WKPB
- Henderson, Kentucky; United States;
- Broadcast area: Tri-State Area
- Frequency: 89.5 MHz
- Branding: WKU Public Radio

Programming
- Format: Public radio
- Affiliations: American Public Media, National Public Radio, Public Radio International, Kentucky Public Radio

Ownership
- Owner: Western Kentucky University

History
- First air date: April 1, 1990; 36 years ago

Technical information
- Licensing authority: FCC
- Facility ID: 71864
- Class: C2
- ERP: 43,000 watts
- HAAT: 115 meters (377 ft)
- Transmitter coordinates: 37°51′06″N 87°19′43″W﻿ / ﻿37.85167°N 87.32861°W

Links
- Public license information: Public file; LMS;
- Website: wkyufm.org

= WKPB =

WKU Public Radio station in Henderson, Kentucky

WKPB (89.5 FM) is a radio station licensed to Henderson, Kentucky. The station is owned by Western Kentucky University, and is an affiliate of the WKU Public Radio network.
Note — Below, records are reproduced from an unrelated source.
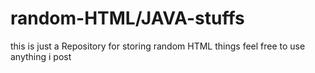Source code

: # random-HTML/JAVA-stuffs

this is just a Repository for storing  random HTML things
feel free to use anything i post 
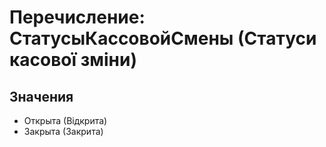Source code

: ﻿# Перечисление: СтатусыКассовойСмены (Статуси касової зміни)

## Значения

- Открыта (Відкрита)
- Закрыта (Закрита)

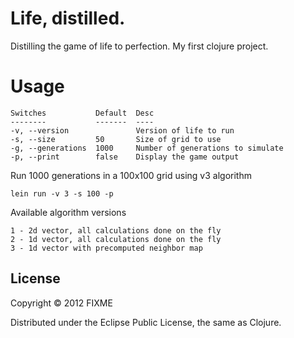# Life, distilled.

Distilling the game of life to perfection. My first clojure project.

# Usage

    Switches           Default  Desc
    --------           -------  ----
    -v, --version               Version of life to run
    -s, --size         50       Size of grid to use
    -g, --generations  1000     Number of generations to simulate
    -p, --print        false    Display the game output

Run 1000 generations in a 100x100 grid using v3 algorithm

    lein run -v 3 -s 100 -p

Available algorithm versions

    1 - 2d vector, all calculations done on the fly
    2 - 1d vector, all calculations done on the fly
    3 - 1d vector with precomputed neighbor map

## License

Copyright © 2012 FIXME

Distributed under the Eclipse Public License, the same as Clojure.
==History of call letters==
The call letters WKPB were earlier assigned to an FM station in Knoxville, Tennessee. Owned by the Knoxville Publishing Company (The Knoxville Journal newspaper), it began broadcasting October 15, 1947, on 93.3 MHz. This station ceased operations 18 months later, on April 15, 1949, with the Journal citing the uncertainty created by the advent of television. The newspaper sold its equipment to the University of Tennessee at Knoxville (which started WUOT using it that fall) and its records to the general public.